20 avril 2015 politis.fr
Silence radio : la folle accélération de la décomposition ukrainienne
par Le Yéti

C’est dans le plus assourdissant des silences médiatiques que la gangrène de la décomposition s’accélère en Ukraine, non dans les nouvelles républiques novorusses ou en Crimée, mais au sein même du pouvoir de Kiev.

Passons sur l’effondrement économique et financier de l’Ukraine. Passons sur cette guerre des oligarques qui permit au président Porochenko d’arraisonner certains de ces concurrents multi-milliardaires (où la démocratie va-t-elle chercher ses élites ?). Que ces requins se bouffent entre eux n’aurait pas plus d’importance si la répression ne ravageait aussi l’ensemble de ce qui constitue la société ukrainienne.
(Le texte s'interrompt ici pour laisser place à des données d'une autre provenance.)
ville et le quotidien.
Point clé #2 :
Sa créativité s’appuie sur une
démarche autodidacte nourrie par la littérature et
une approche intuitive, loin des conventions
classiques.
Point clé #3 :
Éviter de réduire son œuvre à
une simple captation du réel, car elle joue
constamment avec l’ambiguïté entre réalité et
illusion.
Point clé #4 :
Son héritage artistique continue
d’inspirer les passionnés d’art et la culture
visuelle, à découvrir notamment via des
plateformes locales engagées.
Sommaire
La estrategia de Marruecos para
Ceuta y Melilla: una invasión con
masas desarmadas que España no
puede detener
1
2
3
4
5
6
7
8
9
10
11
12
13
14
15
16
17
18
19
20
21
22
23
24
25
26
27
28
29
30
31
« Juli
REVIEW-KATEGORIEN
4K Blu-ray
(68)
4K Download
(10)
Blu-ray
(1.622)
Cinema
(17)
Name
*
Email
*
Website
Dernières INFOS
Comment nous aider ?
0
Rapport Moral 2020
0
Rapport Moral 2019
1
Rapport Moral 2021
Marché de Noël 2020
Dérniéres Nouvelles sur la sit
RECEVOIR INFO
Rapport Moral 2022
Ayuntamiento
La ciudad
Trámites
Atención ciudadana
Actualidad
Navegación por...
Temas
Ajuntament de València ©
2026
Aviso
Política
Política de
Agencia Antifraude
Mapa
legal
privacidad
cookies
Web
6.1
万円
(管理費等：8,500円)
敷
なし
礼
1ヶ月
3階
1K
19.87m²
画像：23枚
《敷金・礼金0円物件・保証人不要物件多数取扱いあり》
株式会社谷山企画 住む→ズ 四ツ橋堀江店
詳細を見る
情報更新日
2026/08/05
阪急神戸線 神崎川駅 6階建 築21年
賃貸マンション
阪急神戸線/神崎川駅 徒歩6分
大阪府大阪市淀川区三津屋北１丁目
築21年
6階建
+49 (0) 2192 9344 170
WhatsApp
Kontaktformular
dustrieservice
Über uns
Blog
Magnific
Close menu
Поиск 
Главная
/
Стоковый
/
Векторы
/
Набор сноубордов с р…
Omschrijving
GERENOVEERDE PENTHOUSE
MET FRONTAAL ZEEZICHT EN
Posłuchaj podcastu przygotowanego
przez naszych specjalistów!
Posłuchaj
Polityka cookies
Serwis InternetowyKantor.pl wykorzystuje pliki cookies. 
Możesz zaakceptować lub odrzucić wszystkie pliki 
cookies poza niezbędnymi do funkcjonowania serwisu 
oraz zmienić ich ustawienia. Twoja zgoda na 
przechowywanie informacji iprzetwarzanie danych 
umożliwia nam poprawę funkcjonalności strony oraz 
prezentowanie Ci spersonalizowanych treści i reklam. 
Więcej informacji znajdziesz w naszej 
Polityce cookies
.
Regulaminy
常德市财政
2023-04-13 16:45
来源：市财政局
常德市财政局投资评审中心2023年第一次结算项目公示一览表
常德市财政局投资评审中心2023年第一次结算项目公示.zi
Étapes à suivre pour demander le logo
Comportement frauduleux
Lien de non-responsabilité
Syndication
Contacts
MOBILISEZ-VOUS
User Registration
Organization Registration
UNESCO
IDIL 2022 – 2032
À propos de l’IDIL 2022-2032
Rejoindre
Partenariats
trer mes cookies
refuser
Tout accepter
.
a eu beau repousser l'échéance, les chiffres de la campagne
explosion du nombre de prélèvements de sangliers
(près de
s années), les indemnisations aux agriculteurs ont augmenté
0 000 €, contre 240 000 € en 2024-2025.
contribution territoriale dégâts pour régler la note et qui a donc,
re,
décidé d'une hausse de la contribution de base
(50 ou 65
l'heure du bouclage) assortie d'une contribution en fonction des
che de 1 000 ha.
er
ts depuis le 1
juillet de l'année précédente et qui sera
"Suicides" et assassinats en série

Ils appellent ça « lustrer » toutes les instances de pouvoir, du nom du Comité de lustration chargé d’« éradiquer le régime bandit » de Ianoukovitch. Et de fait, ils n’y vont pas avec le dos de la cuiller.

  • Purge dans les milieux politiques avec des "suicides" à répétition de députés ayant appartenu à l’ancien régime. Réaction du pouvoir ukrainien face à ce qui apparaît fort comme des meurtres mal maquillés, sinon pas maquillés du tout [1] : ces disparitions sont « un point très positif » selon Guerachtchenko, député et conseiller du ministre de l’Intérieur.
  • Épuration aussi dans les milieux judiciaires comme ce lynchage d’un juge ayant eu le malheur de déplaire aux militants de Praviy Sektor, traîné dans une poubelle, déshabillé, molesté, contraint de signer sa lettre de démission (NB : la vidéo ci-dessous n’est que la première d’une série de trois visibles ici ; regardez bien le salut sympa qu’y esquisse à plusieurs reprises le milicien à gauche de l’image).

Nazisme et communisme confondus... enfin presque !

À propos de ce nazisme, justement, qui leur colle à la peau, les autorités de Kiev viennent de se distinguer par deux décisions qui resteront dans les annales bien glauques de l’histoire :

  • assimilation des crimes du nazisme et du communisme avec interdiction de toute propagande en leur faveur...
  • ... mais reconnaissance des collaborateurs nazis locaux de l’époque comme « combattants de la liberté » avec avantages substantiels à la clé !

Le centre Simon-Wiesenthal, ONG consacrée à la mémoire de l’Holocauste et à la lutte contre le racisme, l’antisémitisme, le terrorisme et le génocide, s’en est vivement ému par la voix de son directeur pour l’Europe orientale, Efraim Zuroff :

« Le vote d’une interdiction du nazisme et du communisme consiste à mettre à égalité le régime le plus génocidaire de l’histoire humaine avec le régime qui a libéré Auschwitz et contribué à mettre fin au règne de la terreur du Troisième Reich.

Dans le même esprit, la décision d’honorer les collaborateurs nazis locaux et de les gratifier d’aides spéciales transforme les hommes de main d’Hitler en héros, en dépit de leur participation active et zélée au meurtre de masse de Juifs innocents. »

Les gros godillots de l’Otan dans ce merdier

Pendant ce temps-là, au Canada, pays membre de l’Otan, Valentina Lisitsa, pianiste virtuose ukrainienne, est expulsée sans façon de l’orchestre symphonique de Toronto pour avoir osé critiquer le régime de son pays d’origine. Pendant ce temps-là, 300 parachutistes américains, 200 soldats canadiens, 35 militaires britanniques sont désormais officiellement présents sur le territoire ukrainien.

Pour mettre de l’ordre, servir de forces d’interposition entre les parties, ramener le calme et la raison, faire respecter le cessez-le-feu péniblement négocié à Minsk et dont ils exigent le respect à grands cris ?

Vous n’y pensez pas ! Foin des leçons reçues avec les fiascos afghan, irakien, syrien, les spadassins de l’Otan sont officiellement là pour contrer « l’agression russe » et « former » les troupes en débandade de Kiev dans une guerre qu’ils ont déjà perdue. Au risque du grotesque et de la honte.